Directions for this task. Print every line of the material exactly.

Exercise data.

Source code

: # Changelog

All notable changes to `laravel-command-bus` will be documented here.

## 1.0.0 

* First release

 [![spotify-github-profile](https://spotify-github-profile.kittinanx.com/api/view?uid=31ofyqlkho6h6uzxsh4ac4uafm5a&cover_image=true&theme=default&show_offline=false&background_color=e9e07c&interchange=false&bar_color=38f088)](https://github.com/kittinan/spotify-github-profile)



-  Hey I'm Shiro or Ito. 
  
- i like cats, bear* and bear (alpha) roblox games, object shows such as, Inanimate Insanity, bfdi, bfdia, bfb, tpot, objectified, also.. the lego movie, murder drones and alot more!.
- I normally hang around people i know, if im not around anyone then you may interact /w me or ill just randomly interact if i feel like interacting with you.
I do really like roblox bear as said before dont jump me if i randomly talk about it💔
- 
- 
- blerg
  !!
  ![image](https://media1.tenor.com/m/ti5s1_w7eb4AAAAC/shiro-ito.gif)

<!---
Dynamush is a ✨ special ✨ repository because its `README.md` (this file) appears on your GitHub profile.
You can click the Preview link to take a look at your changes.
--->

Your response.
Source code

: # Changelog

All notable changes to `laravel-command-bus` will be documented here.

## 1.0.0 

* First release

 [![spotify-github-profile](https://spotify-github-profile.kittinanx.com/api/view?uid=31ofyqlkho6h6uzxsh4ac4uafm5a&cover_image=true&theme=default&show_offline=false&background_color=e9e07c&interchange=false&bar_color=38f088)](https://github.com/kittinan/spotify-github-profile)



-  Hey I'm Shiro or Ito. 
  
- i like cats, bear* and bear (alpha) roblox games, object shows such as, Inanimate Insanity, bfdi, bfdia, bfb, tpot, objectified, also.. the lego movie, murder drones and alot more!.
- I normally hang around people i know, if im not around anyone then you may interact /w me or ill just randomly interact if i feel like interacting with you.
I do really like roblox bear as said before dont jump me if i randomly talk about it💔
- 
- 
- blerg
  !!
  ![image](https://media1.tenor.com/m/ti5s1_w7eb4AAAAC/shiro-ito.gif)

<!---
Dynamush is a ✨ special ✨ repository because its `README.md` (this file) appears on your GitHub profile.
You can click the Preview link to take a look at your changes.
--->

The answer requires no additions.